Source: Jacques Pharand.
Comme chacun, je m’interroge sur mon rôle dans le grand Tout qui m’entoure. Il n’y a pas si longtemps, la Terre et les humains étaient le centre de l’univers. Cette belle vision qui nous rendait si sûrs de notre raison d’être au monde a été joyeusement piétinée par Copernic, Galilée, Newton et tous leurs descendants. Un beau feu dans la nuit. Je regarde avec intérêt l’évolution des théories physiques qui chaque fois semblent relayer l’homme un peu plus dans la périphérie universelle.
Même en ayant intégré notre insignifiance totale, quelque part entre d’hypothétiques super-cordes et un univers dont l’expansion s’accélère, avons-nous encore quelque innocence à perdre?
Dans The race against the machine, Brynjolfsson et McAfee développent l’idée d’une économie rendue cul par-dessus tête par une accélération des technologies numériques qui n’a rien à envier à l’expansion de l’univers. Un monde dans lequel la maîtrise des outils numériques semble l’unique voie pour avoir sa place au soleil, ou en tous cas pour ne pas l’avoir trop à l’ombre. Difficile de ne pas avoir déjà concédé la victoire à la puce de silicium pour ce qui est de la puissance de calcul “bête et méchante”.
Mais si cette puce grappillait aussi l’intuition, le jugement, l’analyse dont nous sommes si fiers? Des analyses psychologiques montrent que le palais de glace que nous appelons raison nous prend en traitre. Les biais cognitifs se multiplient, notre cerveau se piège lui-même. Comme le montre Kahneman, nos choix ne sont que la somme de préconceptions que nous ne maitrisons pas, aveuglés par le peu que nous voyons, nous ignorons… que nous ignorons, au point que de simples algorithmes semblent de meilleur conseil que les expert les plus renommés. La machine n’est pas juste meilleure en calcul: correctement calibrée, elle est capable de tirer parti d’informations qu’un cerveau normalement constitué se refuse simplement à prendre en compte.

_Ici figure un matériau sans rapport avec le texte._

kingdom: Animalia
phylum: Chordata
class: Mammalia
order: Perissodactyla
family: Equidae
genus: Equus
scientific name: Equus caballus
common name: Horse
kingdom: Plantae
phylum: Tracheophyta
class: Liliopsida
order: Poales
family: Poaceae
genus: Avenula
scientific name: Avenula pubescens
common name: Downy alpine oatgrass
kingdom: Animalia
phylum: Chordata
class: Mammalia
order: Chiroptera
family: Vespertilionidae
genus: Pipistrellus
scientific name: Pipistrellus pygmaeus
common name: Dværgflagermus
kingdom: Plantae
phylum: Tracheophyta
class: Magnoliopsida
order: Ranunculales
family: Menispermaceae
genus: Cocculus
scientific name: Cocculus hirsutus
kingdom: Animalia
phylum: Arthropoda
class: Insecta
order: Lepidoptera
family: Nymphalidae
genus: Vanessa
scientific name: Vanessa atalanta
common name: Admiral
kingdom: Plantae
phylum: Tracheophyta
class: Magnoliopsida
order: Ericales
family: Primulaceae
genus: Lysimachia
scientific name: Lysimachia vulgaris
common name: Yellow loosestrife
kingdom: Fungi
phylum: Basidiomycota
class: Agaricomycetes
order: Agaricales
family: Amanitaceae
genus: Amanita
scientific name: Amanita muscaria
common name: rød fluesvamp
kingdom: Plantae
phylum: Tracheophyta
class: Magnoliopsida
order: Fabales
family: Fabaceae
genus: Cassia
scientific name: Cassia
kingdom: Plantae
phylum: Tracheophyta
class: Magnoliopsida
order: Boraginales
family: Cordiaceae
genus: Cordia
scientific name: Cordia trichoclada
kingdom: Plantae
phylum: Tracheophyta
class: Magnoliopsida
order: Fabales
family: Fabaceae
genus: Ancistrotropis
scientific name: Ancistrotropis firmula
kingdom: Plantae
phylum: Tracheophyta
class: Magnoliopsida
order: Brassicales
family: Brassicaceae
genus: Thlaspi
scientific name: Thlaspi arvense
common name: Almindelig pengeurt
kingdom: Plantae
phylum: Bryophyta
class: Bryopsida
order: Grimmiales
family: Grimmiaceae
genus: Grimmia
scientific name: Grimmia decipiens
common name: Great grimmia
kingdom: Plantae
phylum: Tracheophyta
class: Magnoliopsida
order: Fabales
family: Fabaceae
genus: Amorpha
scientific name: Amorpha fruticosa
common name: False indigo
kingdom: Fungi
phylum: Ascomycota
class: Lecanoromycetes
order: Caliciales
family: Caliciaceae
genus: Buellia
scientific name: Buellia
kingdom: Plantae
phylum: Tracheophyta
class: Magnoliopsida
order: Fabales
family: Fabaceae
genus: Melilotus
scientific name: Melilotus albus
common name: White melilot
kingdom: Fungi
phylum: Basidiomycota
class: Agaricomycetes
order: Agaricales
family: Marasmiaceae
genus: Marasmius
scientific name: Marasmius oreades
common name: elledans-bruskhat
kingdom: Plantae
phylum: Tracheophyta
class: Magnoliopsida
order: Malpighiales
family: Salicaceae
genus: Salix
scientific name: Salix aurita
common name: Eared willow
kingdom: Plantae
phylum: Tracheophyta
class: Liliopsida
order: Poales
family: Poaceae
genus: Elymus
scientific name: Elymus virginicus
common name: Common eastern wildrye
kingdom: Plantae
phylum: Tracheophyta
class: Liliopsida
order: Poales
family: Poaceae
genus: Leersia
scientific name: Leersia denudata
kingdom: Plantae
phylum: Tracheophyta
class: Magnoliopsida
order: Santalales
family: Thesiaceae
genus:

Comment vivre le fait de n’être que l’exécutant d’un algorithme programmatique? Certains le vivent déjà et l’expérience ne semble pas vraiment enrichissante. Pouvons nous vivre avec l’idée que les mathématiques et l’informatique décident de qui embaucher, des placements à faire, des jugements rendus, des guerres à mener, des personnes à aimer?
Ça peut sembler extrême, pourtant l’intermédiation des algorithmes est déjà là. Sommes-nous sur le point de vivre une n-ième blessure narcissique?